What are the types of situations (or examples) of when a small, resource strapped company should divert resources from other areas (product development, email newsletter) to Facebook?
Some general examples that come to mind:
When it's valuable to the reader/user to see other reader/user comments.
Sharing a photo they would find useful/funny, etc. within 3 sec and want to share. (E.g., maybe a funny cartoon, or photo).
I can't think of examples of the above for my company but maybe someone else can provide examples.
Social Media marketing is all the rage. (I'm talking about building up your "friends"/followers organically, not paid advertising.) However, of all the small companies (<5 employees, < $500K in annual sales) I've talked to, none have had success with it.
Clarifying update:
Resources are always limited. For the purposes of this question, I'm assuming the company is well sufficiently well established that the owner(s) do not have spare time. There is ample work to do that can turn time into money (product development/extension, sales, etc.). In order to decide how much (if any) resource(s) to divert from those activities to Social Media, It's helpful to know how and when SM can contribute something a newsletter can't.
When I say "working on facebook or Google+" I mean actively promoting it. If it's simply a matter of posting the same information you carefully cultivated in all three places (fb, g+, newsletter, etc.) then, yes, that's a fairly low overhead, although even there I'm not sure if it's worth the extra hassle.

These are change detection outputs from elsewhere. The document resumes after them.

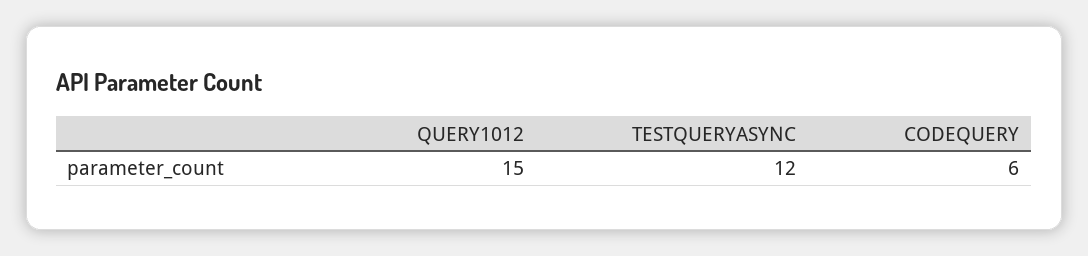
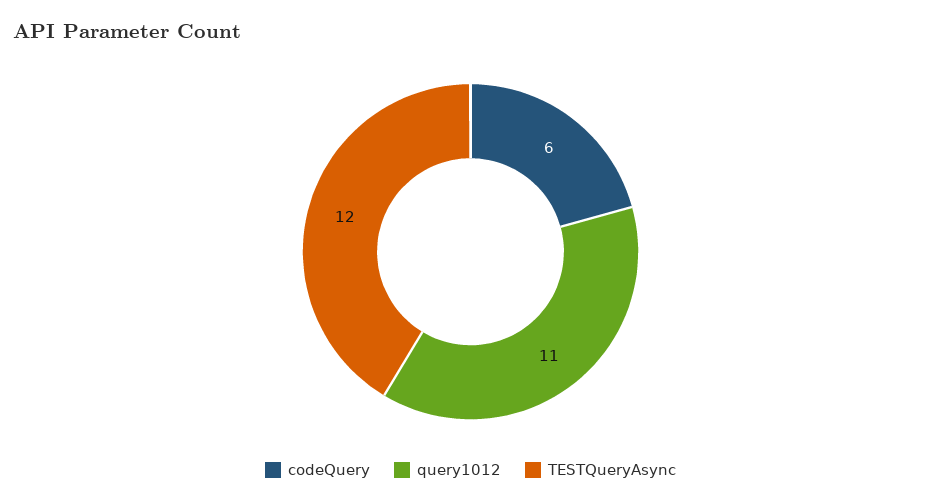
  {
-   "QUERY1012": 15,
+   "QUERY1012": 11,
    "TESTQUERYASYNC": 12,
    "CODEQUERY": 6
  }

An email newsletter seems to have several benefits:
- users spend more time on email than on facebook (I think, based on everyone I know). Everyone touts how much time is spent on FB, but email is probably 10x.
- Easier to reuse content. If you have 10 really good tips you could assign a DRIP email to every new subscriber so they get those 10 great tips.
- Every customer who has FB has email.
Advantages of Facebook or Google+
- Customers may be more willing to "sign up" (Friend/Circle) you b/c they know they can easily block you later. (I think you can accomplish this if you're using a reputable email list manager and offer them something really good to sign up.)
- I might go viral. I think this is of vague benefit and a bit unlikely (lottery mentality) for a niche company. I don't know anyone who has gone viral and even if you did, it's not necessarily going to go viral to a targeted demographic.